Я ожидал, что Шоша будет расспрашивать о подробностях моей связи с Бетти, и был готов рассказать ей все. Не собирался я скрывать, что спал и с Теклой, хотя у нее жених в армии и я пишу ему письма под ее диктовку. Но Шоша, видимо, уже позабыла, что я ей рассказал, или просто перестала думать об этом, считая это маловажным. Может быть, у нее прирожденный инстинкт соучастия, о котором говорил Файтельзон? Мы отправились дальше и вышли на Мировскую. Овощные лавки уже закрылись, на тротуарах валялись пучки соломы, обломки деревянных ящиков, клочки папиросной бумаги, в которую обычно заворачивают апельсины. Рабочие поливали из шланга кафельные плиты. Торговцы и покупатели уже почти разошлись, но было слышно, как они пререкаются напоследок. В мое время здесь в огромных чанах держали некошерную рыбу, без чешуи и плавников. Здесь же продавали раков и лягушек, которых едят гои. Резкий электрический свет освещал рынок даже ночью. Обняв Шошу за плечи, я увлек ее в нишу:
— Шошеле, хочешь быть моей?
— О, Ареле, ты еще спрашиваешь!
— Ты будешь спать со мной?
— С тобой — да.
— Тебя целовали когда-нибудь?
— Никогда. Один нахал попытался на улице, но я убежала от него. Он бросил в меня полено.
Неожиданно мне захотелось порисоваться перед Шошей, пустить пыль в глаза, потратить на нее деньги.
— Шоша, ты только что говорила, что сделаешь все, что я ни попрошу.
— Да. Сделаю.
— Я повезу тебя в Саксонский сад. Мне хочется прокатить тебя на дрожках.
— Саксонский сад? Но туда евреев не пускают.

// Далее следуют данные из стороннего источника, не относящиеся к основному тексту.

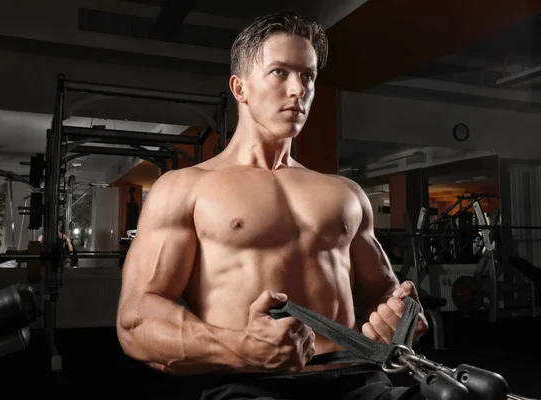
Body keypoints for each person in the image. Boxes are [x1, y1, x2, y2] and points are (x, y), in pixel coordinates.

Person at [116, 12, 429, 400]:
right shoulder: (184, 188)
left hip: (358, 378)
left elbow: (385, 290)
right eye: (280, 72)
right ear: (240, 87)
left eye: (308, 75)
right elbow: (136, 320)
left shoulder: (345, 193)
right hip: (249, 384)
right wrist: (240, 347)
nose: (299, 89)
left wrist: (399, 318)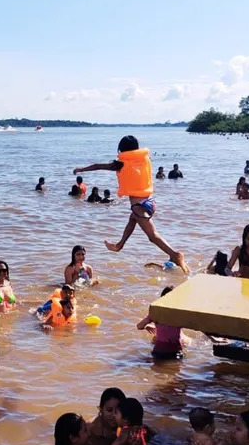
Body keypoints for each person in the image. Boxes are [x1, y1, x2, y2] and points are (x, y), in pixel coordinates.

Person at [74, 135, 188, 272]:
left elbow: (98, 166)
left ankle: (175, 255)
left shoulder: (120, 164)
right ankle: (119, 245)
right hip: (150, 202)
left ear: (122, 149)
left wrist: (81, 169)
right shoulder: (144, 160)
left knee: (153, 236)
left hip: (139, 206)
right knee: (132, 219)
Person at [137, 286, 185, 360]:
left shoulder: (156, 313)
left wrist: (146, 326)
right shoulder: (180, 314)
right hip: (175, 352)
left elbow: (139, 326)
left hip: (158, 352)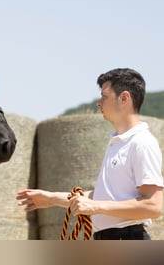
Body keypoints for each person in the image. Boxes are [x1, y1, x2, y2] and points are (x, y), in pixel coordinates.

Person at [17, 68, 163, 240]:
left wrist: (96, 207)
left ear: (124, 98)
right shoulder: (117, 144)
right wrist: (51, 199)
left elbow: (153, 205)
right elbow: (102, 197)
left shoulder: (141, 142)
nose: (99, 102)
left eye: (105, 96)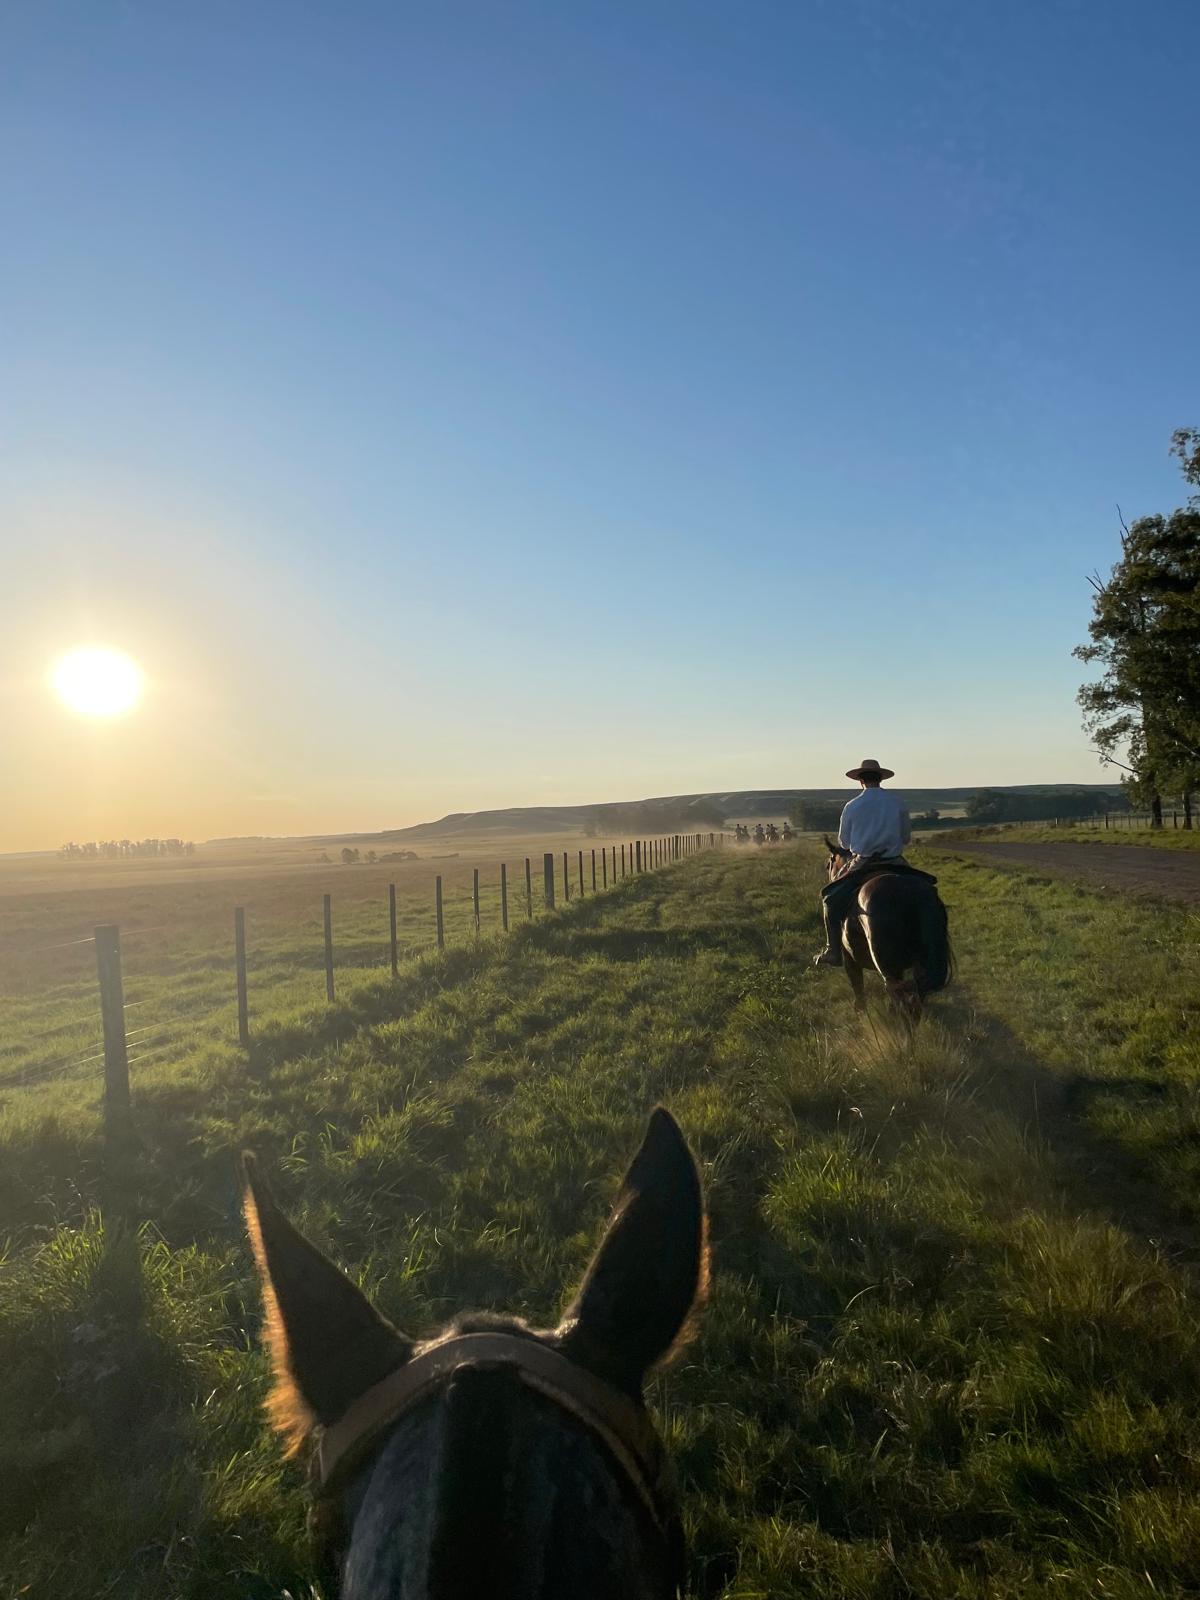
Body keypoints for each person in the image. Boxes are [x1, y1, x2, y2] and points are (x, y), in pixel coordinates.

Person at [813, 759, 914, 967]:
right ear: (880, 778)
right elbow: (905, 837)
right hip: (894, 860)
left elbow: (844, 842)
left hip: (863, 862)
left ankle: (833, 950)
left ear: (860, 781)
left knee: (830, 899)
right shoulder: (897, 802)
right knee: (923, 888)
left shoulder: (852, 806)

Я понял, о чем она говорит — когда здесь была Россия, городовой у ворот не впускал в сад евреев в длинных лапсердаках и евреек в париках и чепцах. Но поляки отменили этот запрет. К тому же на мне было европейское платье. Я уверил Шошу, что нам можно ходить везде, где только захотим.
— Но зачем брать дрожки? — возразила Шоша. — Мы можем поехать на одиннадцатом номере. Ты знаешь, что это такое?
— Знаю. Идти пешком.
— Стыдно попусту тратить деньги. Мамеле говорит: "Дорог каждый грош". Ты потратишь злотый на дрожки, а сколько мы покатаемся? Может быть, полчаса. Но если у тебя куча денег, тогда другое дело.
— Ты когда-нибудь каталась на дрожках?
— Ни разу.
— Сегодня ты поедешь на дрожках со мной. У меня полные карманы денег. Я тебе говорил, что пишу пьесу — пьесу для театра, и мне уже дали три сотни долларов. Я потратил сотню и еще двадцать, но сто восемьдесят у меня осталось. А доллар — это девять злотых.
— Не говори так громко. Тебя могут ограбить. Раз пытались ограбить какого-то деревенского, он стал отбиваться, и ему всадили нож в спину.
Мы прошли по Мировской как раз до Желязной Брамы. С одной стороны здесь находился Первый рынок, а с другой — длинный ряд низеньких будочек, где холодные сапожники продавали башмаки, туфли, даже обувь на высоких каблуках, протезы для одноногих. Все они были заперты на ночь.